It makes sense in theory. Coming up with fresh ideas is hard. And we all know that misery loves company. The coffee and donuts don’t hurt, either.
Problem is, brainstorming has its faults. Quite a few, actually. And while it might have been a revolutionary idea when Mad Man Alex Osborn invented the process back in the 1940’s, since then, we’ve learned that while a group can be good for some things, like building a house or forming a cheerleading pyramid, when it comes to generating breakthrough ideas, the group dynamic falls short.
Problem 1: Brainstorming kills originality
Group brainstorming leads to what’s referred to as groupthink. Instead of original ideas, people tend to latch onto what’s already been said, thereby squashing creativity like a mosquito.
In a group setting people tend to seek praise and approval. Nobody wants to looks stupid or challenge the boss. This stifles free thought and originality. Even though proper brainstorming technique involves suspending judgment, it’s only human nature to seek the approval of others. As a result, the truly unique ideas often die a quick death, never being said for fear they may sound impractical, ridiculous, or just plain dumb.
Problem 2: Brainstorming promotes laziness
Group brainstorms encourage lazy thinking. Because responsibility is diffused among all the participants, people tend to work less hard to solve the problem. If one person doesn’t come up with a solution, somebody else will. No biggie. Which makes group ideation sessions less productive than individual ones.
Problem 3: Brainstorming favors the bold
In most brainstorming sessions, the most vocal and outgoing ones end up doing most of the talking. The louder people are often more pushy and persuasive, giving their opinions more weight in the group. But many creative types tend to be introverts by nature. Of course, not everybody comes up with ideas the same way or thrives in the same environments. And so the ideas of the quieter ones often go unheard, leaving them out of the process.
Clearly, traditional brainstorming isn’t all its cracked up to be. So what’s the solution?

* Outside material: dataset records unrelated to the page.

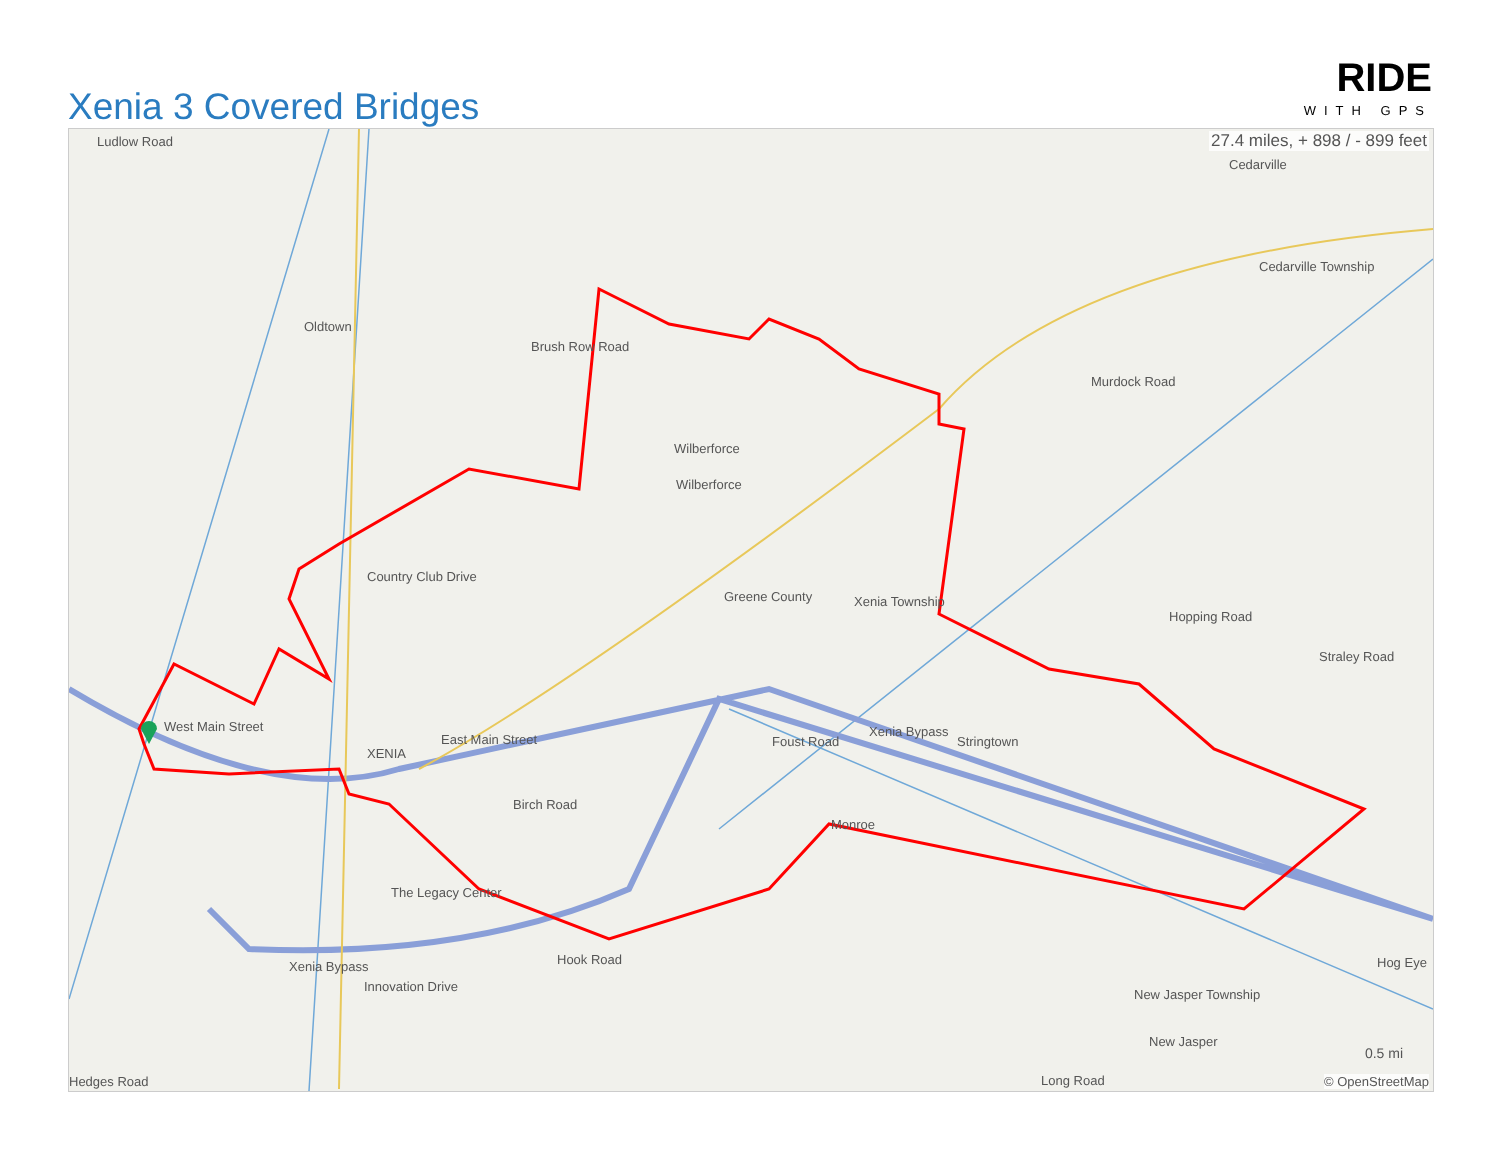Xenia 3 Covered Bridges
RIDE
WITH GPS
27.4 miles, + 898 / - 899 feet Ludlow Road
Oldtown
Brush Row Road
Wilberforce
Wilberforce
Country Club Drive
Greene County Xenia Township
Murdock Road
Cedarville
Cedarville Township
XENIA
East Main Street
West Main Street
Foust Road
Xenia Bypass
Stringtown
Birch Road
Monroe
The Legacy Center
Xenia Bypass
Innovation Drive
Hook Road
New Jasper Township
New Jasper
Long Road
Hog Eye
Hedges Road
Hopping Road
Straley Road
0.5 mi
© OpenStreetMap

Follow these steps to leverage your team and maximize both the quantity and quality of the ideas you generate:
Step 1: Think solo
Have people start out by spending time thinking of ideas individually (brainstorming actually works much better as an individual activity than a group one). This way, the initial idea generation phase will exist independent of the group dynamic, giving everyone a fair chance to approach the problem in the way that’s best for them.
Step 2: Relax your brain
Another advantage to coming up with ideas individually is that our brains work best that way. The stressful, think-by-the-seat-of-your-pants environment stifles real creativity. Science has proven that the best ideas come from relaxed brains—especially ones that are focused on something other than the problem at hand. Which is why you often get your best ideas on the treadmill—not seated around a large conference room table with twelve pairs of eyes bearing down on you.
Step 3: Evaluate anonymously
Once everyone’s had a chance to consider the problem, put everything up on the wall anonymously. This allows the solutions to be evaluated equally based on the ideas themselves rather than who came up with it. It also gives every idea—and every employee—an equal voice. It spares the individual the stress of looking foolish. And since nobody knows who did what, it’s easier to evaluate the ideas on their own merits rather than on office politics and personalities.
Step 4: Discuss as a group
Once the ideas are up on the board, have everybody come together to discuss what’s there. Employees can evaluate the ideas more fairly and work together to develop certain ones further.
Any time there’s a group, there will be a group dynamic in effect, but following this approach of working both individually and together will lead to much more productive sessions as well as generating a higher quality and quantity of ideas.
And as for those donuts, it’s probably best to skip those, too.